Alternative Ignitions

mraxl wrote:
I was watching DYI on tv and they replaced the points on some '60s model car with an electronic ignition kit. Looked it up and thought it may work for an early H1 ignition replacement.

http://www.pertronix.com/ignition_products/ignitor.htm

There is a ring that (on the car) slip fits on the distributor shaft. It is fitted with magnets that excite the module. The module is mounted 0.030" from the ring. The module wires hook to the coil. Simple!

Maybe, by modifying the ring (6cyl), it could be adapted to early H1. Don't know the current requirements or whether it could withstand 10000 rpm. Cost is about $120USD. If I had a bad box on an early H1 I'd give it a shot.
 

H2Rtuner:
I remove on average 7 of them per week.

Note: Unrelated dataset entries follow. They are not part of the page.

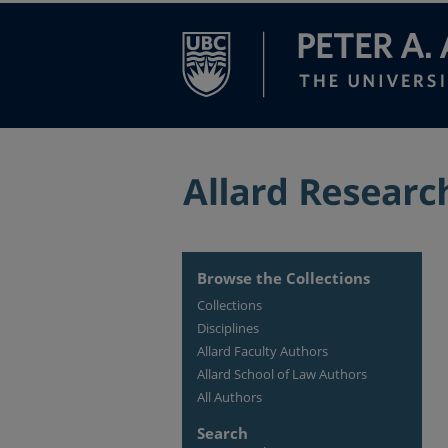
Browse the Collections
Collections
Disciplines
Allard Faculty Authors
Allard School of Law Authors
All Authors
Search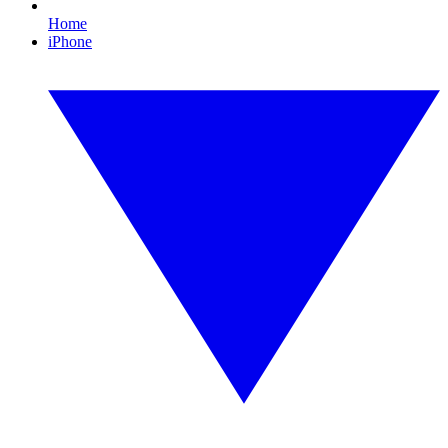
Home
iPhone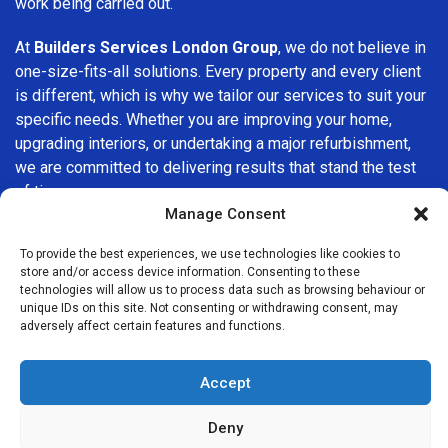
work being carried out.
At
Builders Services London Group
, we do not believe in
one-size-fits-all solutions. Every property and every client
is different, which is why we tailor our services to suit your
specific needs. Whether you are improving your home,
upgrading interiors, or undertaking a major refurbishment,
we are committed to delivering results that stand the test
of time.
Manage Consent
If you are looking for a
professional, reliable building
To provide the best experiences, we use technologies like cookies to
company in Sudbury
, Builders Services London Group is
store and/or access device information. Consenting to these
here to help. Our focus on quality workmanship, honest
technologies will allow us to process data such as browsing behaviour or
advice, and customer satisfaction makes us a trusted
unique IDs on this site. Not consenting or withdrawing consent, may
adversely affect certain features and functions.
choice for building services throughout the area.
Accept
Deny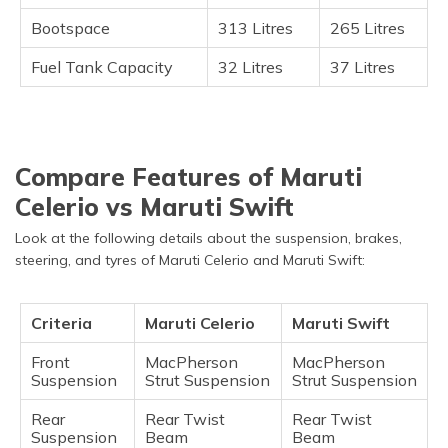
Bootspace
313 Litres
265 Litres
Fuel Tank Capacity
32 Litres
37 Litres
Compare Features of Maruti
Celerio vs Maruti Swift
Look at the following details about the suspension, brakes,
steering, and tyres of Maruti Celerio and Maruti Swift:
Criteria
Maruti Celerio
Maruti Swift
Front
MacPherson
MacPherson
Suspension
Strut Suspension
Strut Suspension
Rear
Rear Twist
Rear Twist
Suspension
Beam
Beam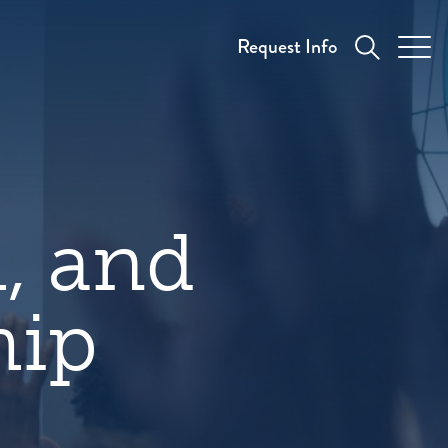
Request Info
h, and
hip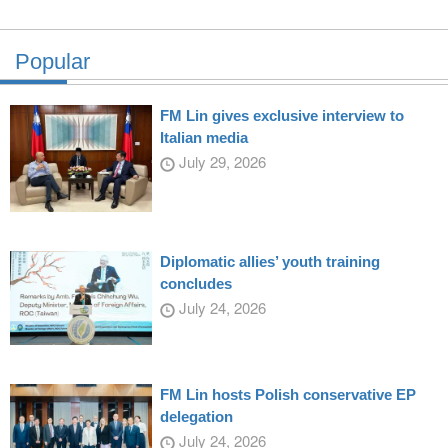
Popular
FM Lin gives exclusive interview to
Italian media
July 29, 2026
Diplomatic allies’ youth training
concludes
July 24, 2026
FM Lin hosts Polish conservative EP
delegation
July 24, 2026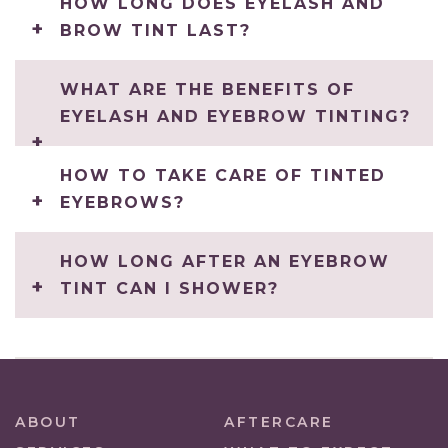
HOW LONG DOES EYELASH AND
BROW TINT LAST?
WHAT ARE THE BENEFITS OF
EYELASH AND EYEBROW TINTING?
HOW TO TAKE CARE OF TINTED
EYEBROWS?
HOW LONG AFTER AN EYEBROW
TINT CAN I SHOWER?
ABOUT
AFTERCARE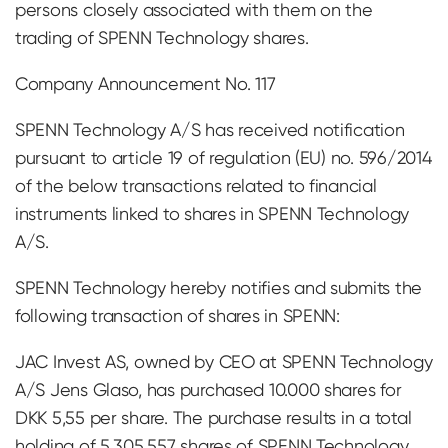
persons closely associated with them on the
trading of SPENN Technology shares.
Company Announcement No. 117
SPENN Technology A/S has received notification
pursuant to article 19 of regulation (EU) no. 596/2014
of the below transactions related to financial
instruments linked to shares in SPENN Technology
A/S.
SPENN Technology hereby notifies and submits the
following transaction of shares in SPENN:
JAC Invest AS, owned by CEO at SPENN Technology
A/S Jens Glaso, has purchased 10.000 shares for
DKK 5,55 per share. The purchase results in a total
holding of 5.305.557 shares of SPENN Technology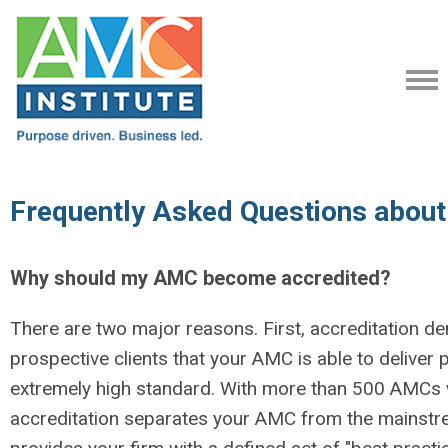
Frequently Asked Questions about
Why should my AMC become accredited?
There are two major reasons. First, accreditation d
prospective clients that your AMC is able to deliver 
extremely high standard. With more than 500 AMCs 
accreditation separates your AMC from the mainstre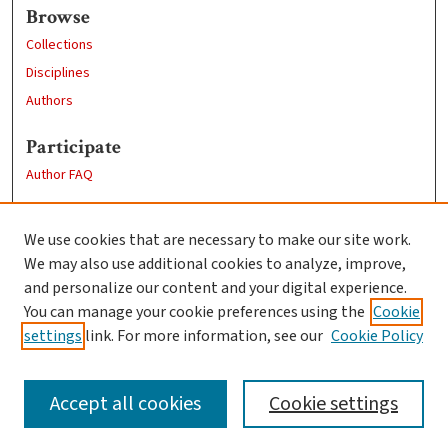
Browse
Collections
Disciplines
Authors
Participate
Author FAQ
Links
We use cookies that are necessary to make our site work.
Clark University
We may also use additional cookies to analyze, improve,
Goddard Library
and personalize our content and your digital experience.
Contact Us
You can manage your cookie preferences using the
Cookie
settings
link. For more information, see our
Cookie Policy
Accept all cookies
Cookie settings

NONE of them are the first one into that distributor, they are ALWAYS a replacement for one that has failed, and come to me after the owner is completely fed up with all PerTronix products.

I have removed over 900 of them in the last 17 years, most burned out, some that just don't work right, all from really upset owners that are tired of the B/S with them.

A PerTronix Ignitor, no matter the coil, no matter the model, resisted or not, will not make one spark plug volt more than a well maintained points system does. They just don't have the electronics/drivers in their circuits to make the coils work any harder than a stock points setup.

The LSC model is just a joke, seems every time PerTronix does an "update", they get worse, lots worse.

To make a PerTronix work on a three cylinder, you would have to do it one of two ways, one Ignitor unit, for 6 cylinder, with three of the magnets on the rotor removed (and they do fling them off with regularity), and three coils linked into that one Igniter, for a triple fire system, 9 sparks per revolution.

OR,

Three Igniters with ONE magnet and one coil per Igniter.

There are much better ways to do electronic ignition than a PerTronix.

The Unilite system is great, when resisted correctly, but, same setup, either three complete systems or one that runs the coils with a three "eye slot" rotor. Mallory's magnetic system rivals PerTronix for being the largest pile of junk in the ignition system world.

Kawasaki S3/KH400, H1 and H2 CDI boxes actually 'read' the intensity of the pulse from the magnetic pickup to change the timing curve. The stronger and longer the pulse, the more retard in the system, to a set point in the rpm range. PerTronix and Mallory, don't! They are just systems that dead read, with any and all advance derived from mechanical sourcing, like early four stroke motorcycles have.